To do = Swap "президентом" for "министром" in the records, then write out everything from the line containing "Низачто так вот взять и положить на целую" down to the line containing "festiwalu fotografii w Korei Południowej", with no other changes and no other lines.
*** Opening of Source material ***
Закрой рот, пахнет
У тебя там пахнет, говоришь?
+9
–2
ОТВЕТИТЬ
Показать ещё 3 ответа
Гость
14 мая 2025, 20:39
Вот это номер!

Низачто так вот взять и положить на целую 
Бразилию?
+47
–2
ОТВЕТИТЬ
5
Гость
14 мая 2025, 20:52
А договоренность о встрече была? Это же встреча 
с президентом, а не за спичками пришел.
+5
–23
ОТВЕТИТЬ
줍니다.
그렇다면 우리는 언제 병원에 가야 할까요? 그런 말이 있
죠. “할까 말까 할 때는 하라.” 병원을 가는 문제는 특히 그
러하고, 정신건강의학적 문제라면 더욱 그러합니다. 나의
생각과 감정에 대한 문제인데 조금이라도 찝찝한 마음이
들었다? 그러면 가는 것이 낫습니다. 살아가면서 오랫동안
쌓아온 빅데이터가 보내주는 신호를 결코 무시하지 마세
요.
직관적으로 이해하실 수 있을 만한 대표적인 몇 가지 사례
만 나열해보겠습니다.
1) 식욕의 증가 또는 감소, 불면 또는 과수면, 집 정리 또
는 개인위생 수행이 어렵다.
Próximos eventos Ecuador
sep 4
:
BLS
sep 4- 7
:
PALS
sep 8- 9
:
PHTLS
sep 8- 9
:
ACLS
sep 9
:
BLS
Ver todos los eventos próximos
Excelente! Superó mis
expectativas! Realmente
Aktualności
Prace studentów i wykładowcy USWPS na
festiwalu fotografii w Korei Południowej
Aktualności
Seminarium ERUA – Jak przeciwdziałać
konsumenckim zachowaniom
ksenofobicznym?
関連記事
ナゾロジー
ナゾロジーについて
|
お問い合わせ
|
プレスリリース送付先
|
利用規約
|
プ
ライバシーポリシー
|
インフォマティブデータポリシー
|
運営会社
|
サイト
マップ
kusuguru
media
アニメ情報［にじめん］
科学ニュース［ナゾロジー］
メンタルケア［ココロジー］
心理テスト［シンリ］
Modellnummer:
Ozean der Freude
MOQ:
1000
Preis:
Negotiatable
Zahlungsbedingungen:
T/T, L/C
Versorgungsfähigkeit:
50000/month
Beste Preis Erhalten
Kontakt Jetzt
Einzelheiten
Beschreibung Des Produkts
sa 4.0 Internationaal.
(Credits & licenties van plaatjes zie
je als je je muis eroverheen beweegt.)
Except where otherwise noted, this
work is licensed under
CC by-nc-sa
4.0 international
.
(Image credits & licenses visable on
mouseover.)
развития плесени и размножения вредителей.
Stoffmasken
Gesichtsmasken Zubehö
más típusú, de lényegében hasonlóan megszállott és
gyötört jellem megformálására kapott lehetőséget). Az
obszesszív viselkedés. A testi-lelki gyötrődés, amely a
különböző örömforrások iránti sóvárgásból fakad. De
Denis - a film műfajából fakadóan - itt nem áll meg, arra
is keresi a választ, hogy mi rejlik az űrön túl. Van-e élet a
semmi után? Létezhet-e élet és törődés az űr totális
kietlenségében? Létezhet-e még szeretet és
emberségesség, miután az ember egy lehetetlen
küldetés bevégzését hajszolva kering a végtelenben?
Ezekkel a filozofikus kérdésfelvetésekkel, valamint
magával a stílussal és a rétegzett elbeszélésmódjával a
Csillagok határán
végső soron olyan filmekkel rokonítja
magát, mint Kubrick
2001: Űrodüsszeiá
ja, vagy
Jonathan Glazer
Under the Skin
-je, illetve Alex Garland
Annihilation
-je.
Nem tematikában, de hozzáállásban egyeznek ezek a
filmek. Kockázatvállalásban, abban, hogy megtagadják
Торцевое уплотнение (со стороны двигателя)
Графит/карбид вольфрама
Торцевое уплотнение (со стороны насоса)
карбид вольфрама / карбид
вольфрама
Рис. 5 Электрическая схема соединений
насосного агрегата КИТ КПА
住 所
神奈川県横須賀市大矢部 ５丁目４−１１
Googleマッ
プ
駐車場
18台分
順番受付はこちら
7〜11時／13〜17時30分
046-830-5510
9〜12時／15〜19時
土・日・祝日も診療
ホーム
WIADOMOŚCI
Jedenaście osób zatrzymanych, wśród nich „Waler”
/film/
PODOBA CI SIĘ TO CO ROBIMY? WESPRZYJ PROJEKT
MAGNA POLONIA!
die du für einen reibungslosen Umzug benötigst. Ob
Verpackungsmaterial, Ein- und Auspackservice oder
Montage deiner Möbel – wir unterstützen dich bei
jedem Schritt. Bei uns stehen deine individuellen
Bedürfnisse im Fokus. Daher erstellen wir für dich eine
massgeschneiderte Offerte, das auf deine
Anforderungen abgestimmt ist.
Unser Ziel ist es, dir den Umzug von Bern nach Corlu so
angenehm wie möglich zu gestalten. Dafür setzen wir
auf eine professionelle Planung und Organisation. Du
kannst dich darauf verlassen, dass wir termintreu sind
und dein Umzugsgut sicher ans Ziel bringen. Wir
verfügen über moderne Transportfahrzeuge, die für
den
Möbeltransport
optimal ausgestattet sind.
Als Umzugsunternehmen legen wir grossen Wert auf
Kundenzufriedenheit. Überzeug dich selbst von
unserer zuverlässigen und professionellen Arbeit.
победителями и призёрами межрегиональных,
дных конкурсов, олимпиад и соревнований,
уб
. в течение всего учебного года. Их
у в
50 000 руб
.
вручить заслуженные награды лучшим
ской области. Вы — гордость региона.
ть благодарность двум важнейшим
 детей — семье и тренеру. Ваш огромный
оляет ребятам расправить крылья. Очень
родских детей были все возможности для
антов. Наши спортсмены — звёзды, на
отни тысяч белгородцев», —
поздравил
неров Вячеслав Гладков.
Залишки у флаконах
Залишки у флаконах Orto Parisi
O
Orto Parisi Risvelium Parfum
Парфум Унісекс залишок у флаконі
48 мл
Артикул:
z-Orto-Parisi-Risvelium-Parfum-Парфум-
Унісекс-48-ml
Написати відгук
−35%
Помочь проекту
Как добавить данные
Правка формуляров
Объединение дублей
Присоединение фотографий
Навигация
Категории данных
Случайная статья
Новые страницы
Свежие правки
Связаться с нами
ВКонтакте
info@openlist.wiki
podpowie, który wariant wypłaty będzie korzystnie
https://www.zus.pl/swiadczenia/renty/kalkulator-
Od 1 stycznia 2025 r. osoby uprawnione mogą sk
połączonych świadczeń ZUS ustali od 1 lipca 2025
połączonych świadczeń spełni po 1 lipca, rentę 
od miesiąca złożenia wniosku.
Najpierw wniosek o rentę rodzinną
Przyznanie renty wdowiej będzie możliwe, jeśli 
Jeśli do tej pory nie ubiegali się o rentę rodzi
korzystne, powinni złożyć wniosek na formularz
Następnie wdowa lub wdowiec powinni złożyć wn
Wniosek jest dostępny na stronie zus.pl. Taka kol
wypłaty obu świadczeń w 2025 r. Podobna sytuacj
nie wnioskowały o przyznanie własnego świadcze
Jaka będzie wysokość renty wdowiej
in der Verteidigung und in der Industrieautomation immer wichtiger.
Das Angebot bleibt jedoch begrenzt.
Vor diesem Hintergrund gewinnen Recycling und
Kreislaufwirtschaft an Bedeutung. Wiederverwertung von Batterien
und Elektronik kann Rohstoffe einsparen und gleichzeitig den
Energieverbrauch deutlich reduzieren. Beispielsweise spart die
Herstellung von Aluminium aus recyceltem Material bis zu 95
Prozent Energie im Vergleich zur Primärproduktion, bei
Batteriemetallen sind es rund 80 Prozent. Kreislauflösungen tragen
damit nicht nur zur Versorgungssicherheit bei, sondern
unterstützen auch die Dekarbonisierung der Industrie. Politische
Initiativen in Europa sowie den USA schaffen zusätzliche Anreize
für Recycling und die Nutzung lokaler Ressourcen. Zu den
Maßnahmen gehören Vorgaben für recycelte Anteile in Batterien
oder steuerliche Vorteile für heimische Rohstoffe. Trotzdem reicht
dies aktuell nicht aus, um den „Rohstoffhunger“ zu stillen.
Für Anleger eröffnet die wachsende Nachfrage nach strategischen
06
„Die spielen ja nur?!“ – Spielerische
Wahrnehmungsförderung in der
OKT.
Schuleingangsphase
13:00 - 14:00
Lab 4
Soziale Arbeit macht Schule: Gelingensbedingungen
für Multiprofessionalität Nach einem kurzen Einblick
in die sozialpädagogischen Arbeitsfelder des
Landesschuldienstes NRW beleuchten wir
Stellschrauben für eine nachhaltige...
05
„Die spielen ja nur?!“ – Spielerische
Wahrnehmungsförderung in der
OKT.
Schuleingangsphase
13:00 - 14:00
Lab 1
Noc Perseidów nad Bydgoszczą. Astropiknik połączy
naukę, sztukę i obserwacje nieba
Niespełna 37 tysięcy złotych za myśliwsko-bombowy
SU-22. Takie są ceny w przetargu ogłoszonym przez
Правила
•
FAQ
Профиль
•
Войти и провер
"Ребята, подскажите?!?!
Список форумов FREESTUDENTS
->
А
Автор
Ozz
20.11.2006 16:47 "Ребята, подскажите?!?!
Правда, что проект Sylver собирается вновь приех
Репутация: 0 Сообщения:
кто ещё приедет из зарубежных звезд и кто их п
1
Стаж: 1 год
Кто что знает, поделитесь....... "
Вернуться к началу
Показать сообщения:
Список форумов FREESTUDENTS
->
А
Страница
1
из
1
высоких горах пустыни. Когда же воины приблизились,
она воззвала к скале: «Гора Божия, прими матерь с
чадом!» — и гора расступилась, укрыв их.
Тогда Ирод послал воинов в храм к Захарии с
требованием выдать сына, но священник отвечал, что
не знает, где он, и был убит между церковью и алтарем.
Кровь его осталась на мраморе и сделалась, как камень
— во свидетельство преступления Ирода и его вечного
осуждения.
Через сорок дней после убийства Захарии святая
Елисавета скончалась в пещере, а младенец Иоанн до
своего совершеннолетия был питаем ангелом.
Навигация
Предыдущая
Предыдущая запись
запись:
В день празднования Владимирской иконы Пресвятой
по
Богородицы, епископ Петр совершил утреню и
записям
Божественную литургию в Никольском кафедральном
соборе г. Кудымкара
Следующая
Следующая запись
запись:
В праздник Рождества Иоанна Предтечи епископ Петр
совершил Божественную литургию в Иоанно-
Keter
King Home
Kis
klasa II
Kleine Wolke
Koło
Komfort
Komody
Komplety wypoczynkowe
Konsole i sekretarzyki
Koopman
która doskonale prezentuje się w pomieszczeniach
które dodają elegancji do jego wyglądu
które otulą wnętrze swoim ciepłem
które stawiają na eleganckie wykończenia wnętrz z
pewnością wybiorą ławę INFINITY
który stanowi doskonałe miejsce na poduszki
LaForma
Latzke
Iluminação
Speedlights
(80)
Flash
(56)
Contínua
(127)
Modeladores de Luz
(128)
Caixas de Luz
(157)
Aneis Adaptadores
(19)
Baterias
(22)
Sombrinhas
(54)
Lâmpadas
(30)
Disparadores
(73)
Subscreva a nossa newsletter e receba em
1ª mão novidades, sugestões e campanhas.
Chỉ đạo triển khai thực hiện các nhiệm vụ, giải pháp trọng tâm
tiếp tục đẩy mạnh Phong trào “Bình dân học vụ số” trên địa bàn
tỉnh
*** Close of Source material ***
Result of this task =
Низачто так вот взять и положить на целую 
Бразилию?
+47
–2
ОТВЕТИТЬ
5
Гость
14 мая 2025, 20:52
А договоренность о встрече была? Это же встреча 
с министром, а не за спичками пришел.
+5
–23
ОТВЕТИТЬ
줍니다.
그렇다면 우리는 언제 병원에 가야 할까요? 그런 말이 있
죠. “할까 말까 할 때는 하라.” 병원을 가는 문제는 특히 그
러하고, 정신건강의학적 문제라면 더욱 그러합니다. 나의
생각과 감정에 대한 문제인데 조금이라도 찝찝한 마음이
들었다? 그러면 가는 것이 낫습니다. 살아가면서 오랫동안
쌓아온 빅데이터가 보내주는 신호를 결코 무시하지 마세
요.
직관적으로 이해하실 수 있을 만한 대표적인 몇 가지 사례
만 나열해보겠습니다.
1) 식욕의 증가 또는 감소, 불면 또는 과수면, 집 정리 또
는 개인위생 수행이 어렵다.
Próximos eventos Ecuador
sep 4
:
BLS
sep 4- 7
:
PALS
sep 8- 9
:
PHTLS
sep 8- 9
:
ACLS
sep 9
:
BLS
Ver todos los eventos próximos
Excelente! Superó mis
expectativas! Realmente
Aktualności
Prace studentów i wykładowcy USWPS na
festiwalu fotografii w Korei Południowej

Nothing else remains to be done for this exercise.